* _Supplied text_:
People sometimes ask me what I remember of those four years in the camps. “Surely,” they say, “a five-year-old is old enough to remember things.” But no matter how hard I think, there are only a few moments, a few occasions that I do remember. Mamma kept Paula and me away from all the scary things, all the cruelties that took place on a daily basis.
The moments I remember had to do with intense fright, jubilant joy or physical pain.
The first one: a soldier pierced the bamboo fence right next to my face with his bayonet. I screamed for Mamma. I was four.
Number two: one of the old men that were transported into our camp during the last months of the war gave me a little brown metal truck, like a Dinky toy. Oh joy! A real truck! I can remember the place on the square where we stood when he gave that truck to me, smiled and walked away. I was five.
Number three: when the lights went out in our little room one night because of curfew and I, on the top bunk, had just undressed my doll, bed bugs crawled out of her clothes and onto my body. Mamma gave me a rag to kill them with. It was during the final months of the war and because of edema in her legs she could no longer climb on the bunk bed to help me. In the dark of the night I could not find all of them. The following morning I was covered in welts.

[Dataset rows]

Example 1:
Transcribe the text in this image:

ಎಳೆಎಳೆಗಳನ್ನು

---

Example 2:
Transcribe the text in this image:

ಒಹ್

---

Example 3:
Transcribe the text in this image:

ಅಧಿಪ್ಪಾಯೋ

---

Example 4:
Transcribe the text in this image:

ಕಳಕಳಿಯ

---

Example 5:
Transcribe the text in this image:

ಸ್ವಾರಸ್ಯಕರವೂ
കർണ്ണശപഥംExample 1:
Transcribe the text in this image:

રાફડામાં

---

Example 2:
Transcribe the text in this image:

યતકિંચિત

==

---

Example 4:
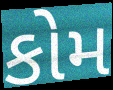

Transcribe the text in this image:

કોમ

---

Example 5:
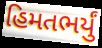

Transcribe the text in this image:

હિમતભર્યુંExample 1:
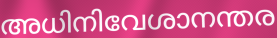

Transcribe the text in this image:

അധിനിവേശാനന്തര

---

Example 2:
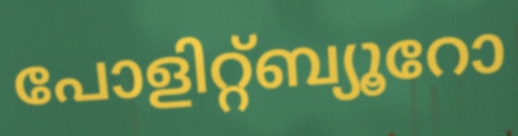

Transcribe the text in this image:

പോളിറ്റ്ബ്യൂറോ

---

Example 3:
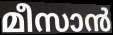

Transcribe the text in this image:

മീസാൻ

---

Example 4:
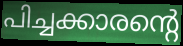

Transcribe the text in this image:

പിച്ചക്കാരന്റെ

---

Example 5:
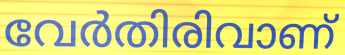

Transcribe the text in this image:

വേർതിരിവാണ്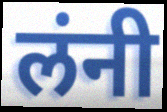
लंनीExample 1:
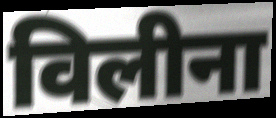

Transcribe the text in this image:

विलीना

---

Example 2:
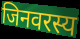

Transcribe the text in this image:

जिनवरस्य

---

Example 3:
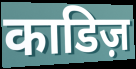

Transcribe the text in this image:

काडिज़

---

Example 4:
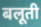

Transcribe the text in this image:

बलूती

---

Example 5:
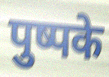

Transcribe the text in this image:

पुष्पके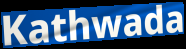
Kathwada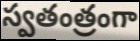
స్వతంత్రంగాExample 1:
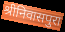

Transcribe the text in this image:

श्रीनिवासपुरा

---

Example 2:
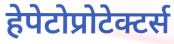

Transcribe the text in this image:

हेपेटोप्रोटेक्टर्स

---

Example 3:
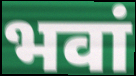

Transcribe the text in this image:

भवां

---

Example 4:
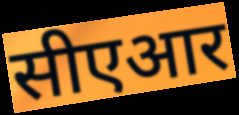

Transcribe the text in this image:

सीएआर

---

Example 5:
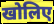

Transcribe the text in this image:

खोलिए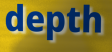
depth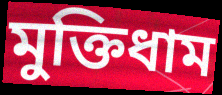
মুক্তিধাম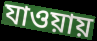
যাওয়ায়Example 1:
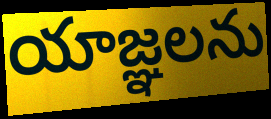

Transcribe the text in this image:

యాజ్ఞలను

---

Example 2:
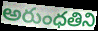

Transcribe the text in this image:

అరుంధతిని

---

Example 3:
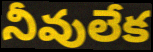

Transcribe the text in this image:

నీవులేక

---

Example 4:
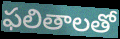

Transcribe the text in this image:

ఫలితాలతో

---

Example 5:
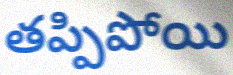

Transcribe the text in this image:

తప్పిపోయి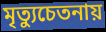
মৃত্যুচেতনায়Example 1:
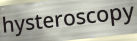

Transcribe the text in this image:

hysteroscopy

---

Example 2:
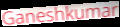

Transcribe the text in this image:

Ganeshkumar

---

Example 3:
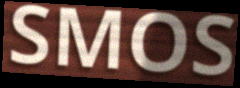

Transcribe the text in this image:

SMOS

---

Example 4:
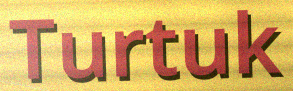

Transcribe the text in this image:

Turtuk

---

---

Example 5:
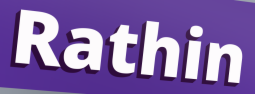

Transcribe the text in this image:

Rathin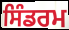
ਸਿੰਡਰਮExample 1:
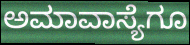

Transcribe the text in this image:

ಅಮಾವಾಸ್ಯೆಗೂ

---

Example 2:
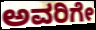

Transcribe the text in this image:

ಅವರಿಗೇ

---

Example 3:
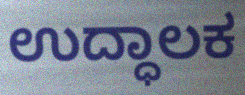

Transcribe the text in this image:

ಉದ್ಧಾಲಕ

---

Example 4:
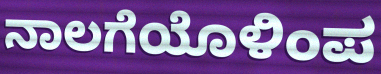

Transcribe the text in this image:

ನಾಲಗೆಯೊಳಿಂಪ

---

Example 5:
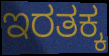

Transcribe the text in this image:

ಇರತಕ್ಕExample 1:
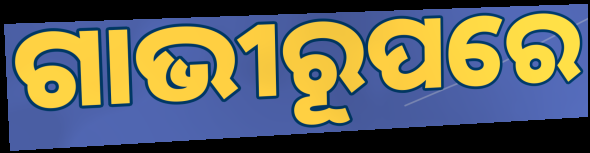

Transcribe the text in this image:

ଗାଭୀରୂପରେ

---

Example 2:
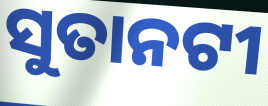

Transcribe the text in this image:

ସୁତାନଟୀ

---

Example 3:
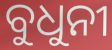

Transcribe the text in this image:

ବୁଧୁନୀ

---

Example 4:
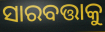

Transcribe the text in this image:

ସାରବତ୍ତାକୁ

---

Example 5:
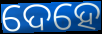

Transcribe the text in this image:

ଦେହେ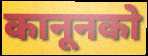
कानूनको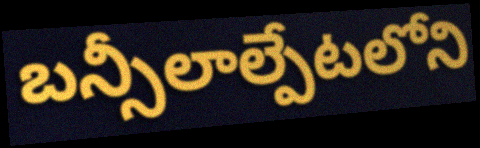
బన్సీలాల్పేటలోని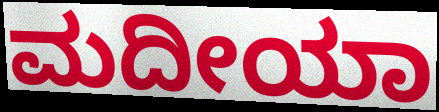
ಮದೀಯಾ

* _Required work_:
Set down the passage of the camp memoir from "Number three: when" to "covered in welts." word for word.

* _Correct response_:
Number three: when the lights went out in our little room one night because of curfew and I, on the top bunk, had just undressed my doll, bed bugs crawled out of her clothes and onto my body. Mamma gave me a rag to kill them with. It was during the final months of the war and because of edema in her legs she could no longer climb on the bunk bed to help me. In the dark of the night I could not find all of them. The following morning I was covered in welts.